• [Input material]
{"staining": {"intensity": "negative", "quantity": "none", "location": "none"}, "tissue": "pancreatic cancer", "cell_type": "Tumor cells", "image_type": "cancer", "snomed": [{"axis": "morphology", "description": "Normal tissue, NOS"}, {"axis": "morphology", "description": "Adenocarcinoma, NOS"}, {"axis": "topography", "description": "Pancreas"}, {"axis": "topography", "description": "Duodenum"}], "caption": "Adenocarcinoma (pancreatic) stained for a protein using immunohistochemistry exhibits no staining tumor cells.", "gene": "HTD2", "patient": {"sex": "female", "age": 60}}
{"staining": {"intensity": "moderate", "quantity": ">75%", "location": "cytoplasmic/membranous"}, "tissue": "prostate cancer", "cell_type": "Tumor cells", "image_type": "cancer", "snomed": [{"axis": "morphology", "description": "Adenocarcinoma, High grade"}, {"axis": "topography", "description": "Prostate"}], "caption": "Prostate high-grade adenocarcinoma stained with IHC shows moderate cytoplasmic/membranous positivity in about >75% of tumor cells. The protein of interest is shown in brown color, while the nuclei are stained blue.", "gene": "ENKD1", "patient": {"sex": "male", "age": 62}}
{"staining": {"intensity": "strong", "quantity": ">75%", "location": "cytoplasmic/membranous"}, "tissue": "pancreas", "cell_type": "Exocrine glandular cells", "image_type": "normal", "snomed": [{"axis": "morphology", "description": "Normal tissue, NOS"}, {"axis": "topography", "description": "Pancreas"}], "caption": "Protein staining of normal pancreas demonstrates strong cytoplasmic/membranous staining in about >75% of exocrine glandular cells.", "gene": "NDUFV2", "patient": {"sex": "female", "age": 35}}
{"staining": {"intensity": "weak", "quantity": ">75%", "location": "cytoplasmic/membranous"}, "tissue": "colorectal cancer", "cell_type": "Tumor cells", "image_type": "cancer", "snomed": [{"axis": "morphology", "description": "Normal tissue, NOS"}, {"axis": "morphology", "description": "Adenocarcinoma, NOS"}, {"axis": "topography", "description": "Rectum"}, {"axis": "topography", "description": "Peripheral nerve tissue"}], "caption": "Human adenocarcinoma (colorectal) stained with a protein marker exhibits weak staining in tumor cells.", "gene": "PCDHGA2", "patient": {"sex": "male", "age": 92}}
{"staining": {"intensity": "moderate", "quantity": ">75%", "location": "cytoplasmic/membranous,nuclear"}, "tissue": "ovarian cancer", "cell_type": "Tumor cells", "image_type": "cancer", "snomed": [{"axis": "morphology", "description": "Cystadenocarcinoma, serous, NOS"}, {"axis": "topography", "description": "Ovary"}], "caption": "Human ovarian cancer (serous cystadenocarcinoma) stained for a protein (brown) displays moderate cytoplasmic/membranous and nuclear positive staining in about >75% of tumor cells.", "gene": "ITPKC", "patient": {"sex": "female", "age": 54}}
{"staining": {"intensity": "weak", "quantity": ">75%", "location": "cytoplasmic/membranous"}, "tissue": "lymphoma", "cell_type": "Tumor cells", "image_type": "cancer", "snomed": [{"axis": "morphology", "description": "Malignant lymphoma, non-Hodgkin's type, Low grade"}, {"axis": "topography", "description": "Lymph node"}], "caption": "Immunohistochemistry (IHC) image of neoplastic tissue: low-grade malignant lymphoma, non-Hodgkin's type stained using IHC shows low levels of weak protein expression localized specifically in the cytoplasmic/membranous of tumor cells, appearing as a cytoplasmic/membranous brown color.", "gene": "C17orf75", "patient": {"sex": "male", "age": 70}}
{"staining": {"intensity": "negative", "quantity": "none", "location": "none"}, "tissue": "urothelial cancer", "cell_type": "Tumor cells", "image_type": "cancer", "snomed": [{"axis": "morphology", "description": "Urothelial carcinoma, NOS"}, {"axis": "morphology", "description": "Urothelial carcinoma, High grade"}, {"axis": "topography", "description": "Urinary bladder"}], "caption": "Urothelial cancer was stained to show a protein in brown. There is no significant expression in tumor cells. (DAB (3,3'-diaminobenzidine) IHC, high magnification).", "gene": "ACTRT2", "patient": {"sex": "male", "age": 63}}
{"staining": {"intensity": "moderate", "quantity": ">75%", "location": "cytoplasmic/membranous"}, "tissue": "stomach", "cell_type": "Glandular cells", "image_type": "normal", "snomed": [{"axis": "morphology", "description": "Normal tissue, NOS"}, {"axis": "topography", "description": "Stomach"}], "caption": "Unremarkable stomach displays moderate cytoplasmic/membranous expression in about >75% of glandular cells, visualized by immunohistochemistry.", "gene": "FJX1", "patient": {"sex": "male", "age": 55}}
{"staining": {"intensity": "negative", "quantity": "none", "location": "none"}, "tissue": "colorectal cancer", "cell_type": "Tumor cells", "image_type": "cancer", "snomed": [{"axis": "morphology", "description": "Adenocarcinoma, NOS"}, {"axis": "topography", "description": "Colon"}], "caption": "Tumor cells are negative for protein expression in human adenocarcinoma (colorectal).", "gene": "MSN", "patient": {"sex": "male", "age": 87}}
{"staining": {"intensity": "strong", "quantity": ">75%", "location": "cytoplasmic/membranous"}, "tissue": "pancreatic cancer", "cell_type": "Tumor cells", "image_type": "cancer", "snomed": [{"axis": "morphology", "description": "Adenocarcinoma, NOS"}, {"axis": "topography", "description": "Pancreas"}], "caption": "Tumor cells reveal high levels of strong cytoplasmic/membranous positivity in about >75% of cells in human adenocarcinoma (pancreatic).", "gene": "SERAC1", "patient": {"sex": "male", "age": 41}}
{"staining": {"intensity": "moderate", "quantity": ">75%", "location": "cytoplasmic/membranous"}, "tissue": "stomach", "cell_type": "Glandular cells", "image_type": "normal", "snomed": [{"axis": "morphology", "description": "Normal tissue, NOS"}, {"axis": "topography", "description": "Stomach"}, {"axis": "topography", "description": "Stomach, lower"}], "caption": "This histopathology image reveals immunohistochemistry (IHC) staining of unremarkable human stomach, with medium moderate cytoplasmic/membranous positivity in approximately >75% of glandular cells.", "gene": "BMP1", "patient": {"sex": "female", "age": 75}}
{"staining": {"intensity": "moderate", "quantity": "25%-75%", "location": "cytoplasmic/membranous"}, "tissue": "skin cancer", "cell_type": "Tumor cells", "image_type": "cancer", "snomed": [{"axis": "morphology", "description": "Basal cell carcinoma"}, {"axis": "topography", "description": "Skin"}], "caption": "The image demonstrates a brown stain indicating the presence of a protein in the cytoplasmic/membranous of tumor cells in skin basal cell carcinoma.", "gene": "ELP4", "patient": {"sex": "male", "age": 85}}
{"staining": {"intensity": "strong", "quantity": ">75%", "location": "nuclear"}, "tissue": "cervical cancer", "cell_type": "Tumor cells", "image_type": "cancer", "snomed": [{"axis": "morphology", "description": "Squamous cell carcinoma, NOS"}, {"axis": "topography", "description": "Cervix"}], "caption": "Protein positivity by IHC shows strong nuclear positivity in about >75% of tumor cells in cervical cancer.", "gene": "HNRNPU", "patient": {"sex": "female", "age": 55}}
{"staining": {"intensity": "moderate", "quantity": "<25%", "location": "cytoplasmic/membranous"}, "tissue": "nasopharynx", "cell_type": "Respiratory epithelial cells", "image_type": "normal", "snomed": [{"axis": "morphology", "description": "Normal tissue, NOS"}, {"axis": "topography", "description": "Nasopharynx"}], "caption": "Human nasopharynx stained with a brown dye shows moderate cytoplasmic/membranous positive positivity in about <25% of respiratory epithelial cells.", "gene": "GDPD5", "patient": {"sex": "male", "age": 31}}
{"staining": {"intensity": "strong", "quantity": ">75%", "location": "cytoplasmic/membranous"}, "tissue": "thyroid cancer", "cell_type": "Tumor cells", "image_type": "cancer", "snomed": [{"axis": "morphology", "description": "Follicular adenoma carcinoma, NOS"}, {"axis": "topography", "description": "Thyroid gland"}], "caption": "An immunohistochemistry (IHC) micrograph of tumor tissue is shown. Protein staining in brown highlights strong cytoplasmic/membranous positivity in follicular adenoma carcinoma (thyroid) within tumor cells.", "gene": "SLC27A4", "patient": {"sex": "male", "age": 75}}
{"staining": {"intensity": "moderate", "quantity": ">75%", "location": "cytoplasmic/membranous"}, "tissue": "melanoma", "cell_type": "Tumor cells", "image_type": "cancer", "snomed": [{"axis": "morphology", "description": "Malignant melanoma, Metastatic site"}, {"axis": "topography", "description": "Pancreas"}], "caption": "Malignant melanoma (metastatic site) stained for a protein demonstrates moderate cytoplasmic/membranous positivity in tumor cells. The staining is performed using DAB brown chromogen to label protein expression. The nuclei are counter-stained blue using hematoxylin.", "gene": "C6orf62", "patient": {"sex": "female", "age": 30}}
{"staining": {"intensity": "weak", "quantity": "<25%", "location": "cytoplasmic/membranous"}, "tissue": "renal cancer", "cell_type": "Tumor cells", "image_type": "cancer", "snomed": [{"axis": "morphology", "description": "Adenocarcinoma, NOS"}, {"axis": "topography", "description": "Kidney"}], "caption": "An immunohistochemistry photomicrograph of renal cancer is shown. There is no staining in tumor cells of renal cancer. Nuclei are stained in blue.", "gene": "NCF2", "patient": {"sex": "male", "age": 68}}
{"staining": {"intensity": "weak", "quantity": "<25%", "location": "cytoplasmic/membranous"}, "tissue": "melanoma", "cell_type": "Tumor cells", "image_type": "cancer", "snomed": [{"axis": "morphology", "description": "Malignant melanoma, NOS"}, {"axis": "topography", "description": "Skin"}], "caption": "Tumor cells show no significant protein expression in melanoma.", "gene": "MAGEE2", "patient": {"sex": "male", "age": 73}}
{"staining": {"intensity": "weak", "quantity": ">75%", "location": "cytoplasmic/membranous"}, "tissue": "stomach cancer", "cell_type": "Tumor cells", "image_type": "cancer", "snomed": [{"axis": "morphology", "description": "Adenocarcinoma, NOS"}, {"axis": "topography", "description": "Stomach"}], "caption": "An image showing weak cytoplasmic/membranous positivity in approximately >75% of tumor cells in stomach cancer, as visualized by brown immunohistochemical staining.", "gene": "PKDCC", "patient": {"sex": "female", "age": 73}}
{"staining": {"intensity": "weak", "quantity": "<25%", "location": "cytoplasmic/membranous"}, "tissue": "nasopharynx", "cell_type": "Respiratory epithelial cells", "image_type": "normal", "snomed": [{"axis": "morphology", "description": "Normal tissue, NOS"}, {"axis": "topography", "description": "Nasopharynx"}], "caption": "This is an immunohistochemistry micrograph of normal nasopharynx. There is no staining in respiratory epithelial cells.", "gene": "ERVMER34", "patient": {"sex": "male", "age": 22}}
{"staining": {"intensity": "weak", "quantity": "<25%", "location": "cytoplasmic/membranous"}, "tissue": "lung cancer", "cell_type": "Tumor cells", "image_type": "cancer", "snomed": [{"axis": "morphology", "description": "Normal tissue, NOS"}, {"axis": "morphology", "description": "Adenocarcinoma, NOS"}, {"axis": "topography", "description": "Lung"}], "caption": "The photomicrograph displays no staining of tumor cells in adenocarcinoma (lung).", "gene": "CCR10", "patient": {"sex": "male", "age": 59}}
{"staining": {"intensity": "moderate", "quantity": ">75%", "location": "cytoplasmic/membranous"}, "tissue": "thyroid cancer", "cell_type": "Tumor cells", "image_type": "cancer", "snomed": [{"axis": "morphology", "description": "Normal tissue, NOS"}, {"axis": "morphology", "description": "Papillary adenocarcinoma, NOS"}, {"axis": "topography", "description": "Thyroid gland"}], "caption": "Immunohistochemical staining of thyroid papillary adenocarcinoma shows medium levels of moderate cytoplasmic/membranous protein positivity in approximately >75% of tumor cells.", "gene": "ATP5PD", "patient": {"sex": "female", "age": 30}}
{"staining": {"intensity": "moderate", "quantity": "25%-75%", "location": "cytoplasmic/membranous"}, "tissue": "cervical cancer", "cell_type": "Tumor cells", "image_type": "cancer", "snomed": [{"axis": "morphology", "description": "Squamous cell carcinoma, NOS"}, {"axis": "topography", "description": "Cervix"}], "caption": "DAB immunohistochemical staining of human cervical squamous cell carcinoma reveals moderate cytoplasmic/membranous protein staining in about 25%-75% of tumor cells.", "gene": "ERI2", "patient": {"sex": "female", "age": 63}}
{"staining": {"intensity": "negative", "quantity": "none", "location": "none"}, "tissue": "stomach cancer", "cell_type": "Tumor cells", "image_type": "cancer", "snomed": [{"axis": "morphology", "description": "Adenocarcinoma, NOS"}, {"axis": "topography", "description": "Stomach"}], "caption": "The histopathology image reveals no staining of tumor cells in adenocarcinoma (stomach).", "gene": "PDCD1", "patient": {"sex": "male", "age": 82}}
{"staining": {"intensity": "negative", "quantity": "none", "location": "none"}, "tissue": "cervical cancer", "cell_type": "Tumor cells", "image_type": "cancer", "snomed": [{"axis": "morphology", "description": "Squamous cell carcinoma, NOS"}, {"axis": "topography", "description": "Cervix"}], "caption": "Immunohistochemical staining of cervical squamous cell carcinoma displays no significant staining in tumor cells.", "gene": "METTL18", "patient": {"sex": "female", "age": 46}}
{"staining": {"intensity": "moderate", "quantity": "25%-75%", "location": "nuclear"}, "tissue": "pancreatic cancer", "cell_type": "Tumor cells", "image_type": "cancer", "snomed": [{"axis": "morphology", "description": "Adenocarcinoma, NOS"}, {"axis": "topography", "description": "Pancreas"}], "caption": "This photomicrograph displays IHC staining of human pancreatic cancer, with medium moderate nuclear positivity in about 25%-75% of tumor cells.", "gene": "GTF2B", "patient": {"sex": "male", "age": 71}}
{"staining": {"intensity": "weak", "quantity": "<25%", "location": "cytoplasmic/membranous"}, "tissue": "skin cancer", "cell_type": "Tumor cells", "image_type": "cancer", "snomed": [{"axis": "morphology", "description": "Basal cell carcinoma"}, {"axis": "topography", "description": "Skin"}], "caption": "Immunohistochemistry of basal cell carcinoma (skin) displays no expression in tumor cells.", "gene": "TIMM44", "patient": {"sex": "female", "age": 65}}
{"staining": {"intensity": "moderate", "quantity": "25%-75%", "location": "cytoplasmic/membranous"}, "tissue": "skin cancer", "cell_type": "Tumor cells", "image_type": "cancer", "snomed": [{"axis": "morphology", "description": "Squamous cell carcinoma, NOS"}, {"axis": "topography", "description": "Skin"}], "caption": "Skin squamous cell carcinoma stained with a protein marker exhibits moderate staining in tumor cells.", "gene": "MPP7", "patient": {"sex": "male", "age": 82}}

• [Work required] List every line in the records above that contains the word "histopathology".

• [Result of the task]
{"staining": {"intensity": "moderate", "quantity": ">75%", "location": "cytoplasmic/membranous"}, "tissue": "stomach", "cell_type": "Glandular cells", "image_type": "normal", "snomed": [{"axis": "morphology", "description": "Normal tissue, NOS"}, {"axis": "topography", "description": "Stomach"}, {"axis": "topography", "description": "Stomach, lower"}], "caption": "This histopathology image reveals immunohistochemistry (IHC) staining of unremarkable human stomach, with medium moderate cytoplasmic/membranous positivity in approximately >75% of glandular cells.", "gene": "BMP1", "patient": {"sex": "female", "age": 75}}
{"staining": {"intensity": "negative", "quantity": "none", "location": "none"}, "tissue": "stomach cancer", "cell_type": "Tumor cells", "image_type": "cancer", "snomed": [{"axis": "morphology", "description": "Adenocarcinoma, NOS"}, {"axis": "topography", "description": "Stomach"}], "caption": "The histopathology image reveals no staining of tumor cells in adenocarcinoma (stomach).", "gene": "PDCD1", "patient": {"sex": "male", "age": 82}}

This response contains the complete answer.